The media’s limited understanding of trans people’s experiences leads to a limitation of roles for trans characters or actors. Looking at 134 episodes that contained a depiction of a trans character, GLAAD discovered that the most common profession given to the character was a sex worker. There is a history of sex work in the trans experience, but that is not all there is. As actress Christine Herrero said, “There is so much joy and so much light within the trans experience and within trans people that I feel like very rarely do I see that highlighted or celebrated or talked about.”
There is a real connection between the violence we see on screen and the violence we see inflected on transgender individuals, especially on transwomen of color. It has been decades of the media setting forth the narrative that being transgender is associated with violence and as mentioned before people behave in the way they have been conditioned too. Therefore if the public is told transness is to be met with violence then the public will react in the way it has been conditioned. GLAAD stated that 80% of people in the U.S. don’t personally know a transgender person and in fact, only learn about their experiences through the media. As Laverne Cox said, “When all you see reinforced is violence, we are put further in harm’s way.”
We need to amplify trans voices in our media. This doesn’t mean cis actors playing trans roles, which in fact creates more harm than good. Cis actors playing trans roles adds to the idea that trans people are just people in “costumes” or simply “dressing up.” Christine Herrero’s own experience was shaped because of cis actors playing trans people. While describing her own history with trans representation, she said, “There was a period of my life where I thought that trans people were borderline just like high-class drag queens.” She was influenced by the media on how to think about her own experience and that didn’t align with what she knew about herself.
Now imagine people who don’t know a trans person themselves seeing the trans experience as a singular narrative. One of these narratives being that an actor who can step into the role of a trans character and immediately turn back to being cis when accepting an award. Now the connotation is that transness is role, an act. Now imagine not knowing a trans person and seeing Ace Ventura reacting by being disgusted, or seeing Dress to Kill and associating transness with a serial killer.

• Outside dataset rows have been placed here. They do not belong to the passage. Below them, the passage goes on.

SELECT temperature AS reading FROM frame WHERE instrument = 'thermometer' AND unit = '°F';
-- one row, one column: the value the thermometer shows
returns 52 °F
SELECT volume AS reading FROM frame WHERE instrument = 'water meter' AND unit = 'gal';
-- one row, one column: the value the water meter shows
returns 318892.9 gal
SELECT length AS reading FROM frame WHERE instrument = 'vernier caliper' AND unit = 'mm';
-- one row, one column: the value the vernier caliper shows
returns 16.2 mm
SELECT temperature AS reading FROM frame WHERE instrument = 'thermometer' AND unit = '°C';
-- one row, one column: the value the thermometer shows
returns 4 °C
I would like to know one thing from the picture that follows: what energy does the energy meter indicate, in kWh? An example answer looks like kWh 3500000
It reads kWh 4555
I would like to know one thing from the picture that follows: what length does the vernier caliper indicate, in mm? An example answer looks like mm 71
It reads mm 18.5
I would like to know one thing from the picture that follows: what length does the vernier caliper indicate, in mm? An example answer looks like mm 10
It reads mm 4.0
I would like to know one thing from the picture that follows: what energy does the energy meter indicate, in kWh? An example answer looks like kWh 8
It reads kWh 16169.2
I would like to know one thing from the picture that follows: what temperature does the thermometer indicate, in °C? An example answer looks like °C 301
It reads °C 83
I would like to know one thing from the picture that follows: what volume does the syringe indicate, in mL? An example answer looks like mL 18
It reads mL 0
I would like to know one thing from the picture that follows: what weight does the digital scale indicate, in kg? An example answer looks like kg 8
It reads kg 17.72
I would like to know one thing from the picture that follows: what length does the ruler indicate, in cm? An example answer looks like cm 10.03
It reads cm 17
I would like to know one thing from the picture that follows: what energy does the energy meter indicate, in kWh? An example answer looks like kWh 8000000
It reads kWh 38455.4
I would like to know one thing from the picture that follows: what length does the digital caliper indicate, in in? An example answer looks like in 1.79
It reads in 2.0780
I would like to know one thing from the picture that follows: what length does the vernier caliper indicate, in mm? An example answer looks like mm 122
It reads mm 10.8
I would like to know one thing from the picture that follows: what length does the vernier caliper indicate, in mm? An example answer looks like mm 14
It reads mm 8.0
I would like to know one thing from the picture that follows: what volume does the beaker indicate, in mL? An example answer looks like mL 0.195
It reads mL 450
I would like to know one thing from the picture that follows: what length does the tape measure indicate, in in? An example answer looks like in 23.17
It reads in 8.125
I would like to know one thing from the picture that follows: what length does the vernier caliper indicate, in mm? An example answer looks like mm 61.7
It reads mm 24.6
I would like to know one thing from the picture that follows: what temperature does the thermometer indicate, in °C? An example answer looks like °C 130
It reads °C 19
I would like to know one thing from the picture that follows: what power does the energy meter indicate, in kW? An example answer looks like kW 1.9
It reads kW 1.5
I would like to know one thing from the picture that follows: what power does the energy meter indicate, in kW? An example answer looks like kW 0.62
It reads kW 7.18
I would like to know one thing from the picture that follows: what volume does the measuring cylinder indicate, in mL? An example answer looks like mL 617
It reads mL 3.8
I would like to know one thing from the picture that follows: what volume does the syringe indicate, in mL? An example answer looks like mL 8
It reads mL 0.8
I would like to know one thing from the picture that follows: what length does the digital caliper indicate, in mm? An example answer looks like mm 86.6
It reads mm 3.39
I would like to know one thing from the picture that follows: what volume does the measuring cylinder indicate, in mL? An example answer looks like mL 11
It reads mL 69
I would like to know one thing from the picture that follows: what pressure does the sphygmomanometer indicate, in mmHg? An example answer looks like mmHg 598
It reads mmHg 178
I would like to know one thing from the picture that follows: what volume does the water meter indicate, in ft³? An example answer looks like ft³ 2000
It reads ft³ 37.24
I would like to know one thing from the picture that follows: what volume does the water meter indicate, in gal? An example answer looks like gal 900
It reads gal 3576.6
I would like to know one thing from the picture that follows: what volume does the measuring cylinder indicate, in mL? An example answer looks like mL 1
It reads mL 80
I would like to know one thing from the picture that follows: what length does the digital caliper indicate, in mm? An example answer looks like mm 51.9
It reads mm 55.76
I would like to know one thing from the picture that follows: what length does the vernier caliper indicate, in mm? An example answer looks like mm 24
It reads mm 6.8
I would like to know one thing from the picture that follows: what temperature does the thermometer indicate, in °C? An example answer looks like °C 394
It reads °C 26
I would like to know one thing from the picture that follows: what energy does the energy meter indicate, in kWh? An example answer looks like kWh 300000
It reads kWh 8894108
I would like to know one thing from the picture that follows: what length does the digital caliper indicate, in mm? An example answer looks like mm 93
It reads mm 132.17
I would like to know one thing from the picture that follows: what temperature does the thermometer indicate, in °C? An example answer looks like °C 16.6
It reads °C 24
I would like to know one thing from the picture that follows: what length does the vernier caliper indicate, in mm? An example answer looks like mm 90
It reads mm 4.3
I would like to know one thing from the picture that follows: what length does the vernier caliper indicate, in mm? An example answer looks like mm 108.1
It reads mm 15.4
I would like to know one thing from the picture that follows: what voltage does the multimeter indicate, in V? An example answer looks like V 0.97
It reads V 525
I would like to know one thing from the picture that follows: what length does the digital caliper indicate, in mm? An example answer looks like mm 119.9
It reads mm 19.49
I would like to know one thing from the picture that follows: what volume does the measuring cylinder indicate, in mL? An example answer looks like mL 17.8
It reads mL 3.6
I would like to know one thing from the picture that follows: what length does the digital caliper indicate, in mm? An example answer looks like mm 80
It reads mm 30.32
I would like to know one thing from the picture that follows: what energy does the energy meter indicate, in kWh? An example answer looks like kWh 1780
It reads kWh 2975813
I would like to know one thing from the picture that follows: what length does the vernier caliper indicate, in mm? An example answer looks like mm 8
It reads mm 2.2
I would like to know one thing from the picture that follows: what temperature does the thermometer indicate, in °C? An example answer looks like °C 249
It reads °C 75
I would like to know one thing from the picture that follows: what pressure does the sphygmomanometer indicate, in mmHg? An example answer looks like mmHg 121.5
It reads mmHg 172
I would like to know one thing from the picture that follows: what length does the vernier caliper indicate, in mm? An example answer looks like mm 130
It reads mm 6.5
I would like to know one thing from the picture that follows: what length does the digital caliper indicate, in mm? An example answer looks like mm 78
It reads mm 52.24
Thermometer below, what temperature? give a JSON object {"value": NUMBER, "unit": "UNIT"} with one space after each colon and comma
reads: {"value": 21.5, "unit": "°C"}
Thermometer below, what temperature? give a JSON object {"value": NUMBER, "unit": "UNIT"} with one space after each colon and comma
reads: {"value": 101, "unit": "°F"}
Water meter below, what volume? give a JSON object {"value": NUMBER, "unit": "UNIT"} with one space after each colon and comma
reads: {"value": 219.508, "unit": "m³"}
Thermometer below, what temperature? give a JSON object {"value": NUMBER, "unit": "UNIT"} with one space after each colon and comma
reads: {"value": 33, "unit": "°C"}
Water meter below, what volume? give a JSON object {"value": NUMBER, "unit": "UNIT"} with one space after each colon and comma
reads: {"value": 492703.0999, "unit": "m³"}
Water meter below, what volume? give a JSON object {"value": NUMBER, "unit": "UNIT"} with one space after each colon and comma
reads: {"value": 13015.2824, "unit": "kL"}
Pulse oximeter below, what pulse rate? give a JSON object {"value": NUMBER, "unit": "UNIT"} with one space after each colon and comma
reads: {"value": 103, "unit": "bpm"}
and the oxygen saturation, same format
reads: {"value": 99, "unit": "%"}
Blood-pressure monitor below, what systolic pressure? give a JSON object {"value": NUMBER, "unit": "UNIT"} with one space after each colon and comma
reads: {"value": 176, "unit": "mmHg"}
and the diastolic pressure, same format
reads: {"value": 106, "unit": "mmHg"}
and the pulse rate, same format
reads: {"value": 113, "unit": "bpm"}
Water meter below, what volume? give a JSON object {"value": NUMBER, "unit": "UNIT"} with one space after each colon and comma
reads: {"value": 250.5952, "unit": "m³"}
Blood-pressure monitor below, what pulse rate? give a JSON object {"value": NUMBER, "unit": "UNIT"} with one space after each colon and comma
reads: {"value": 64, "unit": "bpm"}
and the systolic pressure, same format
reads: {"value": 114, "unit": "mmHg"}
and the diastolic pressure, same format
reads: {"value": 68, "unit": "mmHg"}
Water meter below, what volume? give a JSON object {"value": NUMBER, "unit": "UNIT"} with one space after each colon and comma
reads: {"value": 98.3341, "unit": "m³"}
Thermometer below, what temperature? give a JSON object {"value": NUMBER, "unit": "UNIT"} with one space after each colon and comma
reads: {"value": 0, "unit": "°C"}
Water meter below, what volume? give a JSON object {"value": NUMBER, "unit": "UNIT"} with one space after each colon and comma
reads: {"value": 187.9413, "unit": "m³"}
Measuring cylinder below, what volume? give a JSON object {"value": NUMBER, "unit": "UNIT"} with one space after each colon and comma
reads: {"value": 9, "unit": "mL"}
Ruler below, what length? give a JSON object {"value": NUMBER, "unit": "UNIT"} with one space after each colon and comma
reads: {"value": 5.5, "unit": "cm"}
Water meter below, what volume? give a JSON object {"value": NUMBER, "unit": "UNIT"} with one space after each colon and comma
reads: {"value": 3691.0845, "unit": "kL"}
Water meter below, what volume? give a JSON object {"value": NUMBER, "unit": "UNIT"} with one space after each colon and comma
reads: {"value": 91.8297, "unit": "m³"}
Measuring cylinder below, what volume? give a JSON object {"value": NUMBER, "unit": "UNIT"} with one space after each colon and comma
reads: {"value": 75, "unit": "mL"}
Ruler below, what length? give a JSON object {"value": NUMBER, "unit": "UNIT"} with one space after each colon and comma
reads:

We need trans voices onset, offset, and behind the set telling their own stories that are bigger than what the media has limited the trans experiences too. In Indya Moore’s words, “We want to tell stories that are specific to our experience as trans people. We want to tell stories that really investigate what it means to be human.” Pose does a wonderful job at what Indya Moore is describing, but it’s just a step in the right direction. Pose is one narrative that wonderfully amplifies trans writers and actors, but Hollywood and the media needs to do more. Moving forward there needs to be space for trans individuals to criticize and to create roles for themselves that are not limited to harmful stereotypes or one layered stories. Christine Herrero summarized her sentiments by saying, “ I just think that it’s important to know that trans people have existed forever and will exist forever.”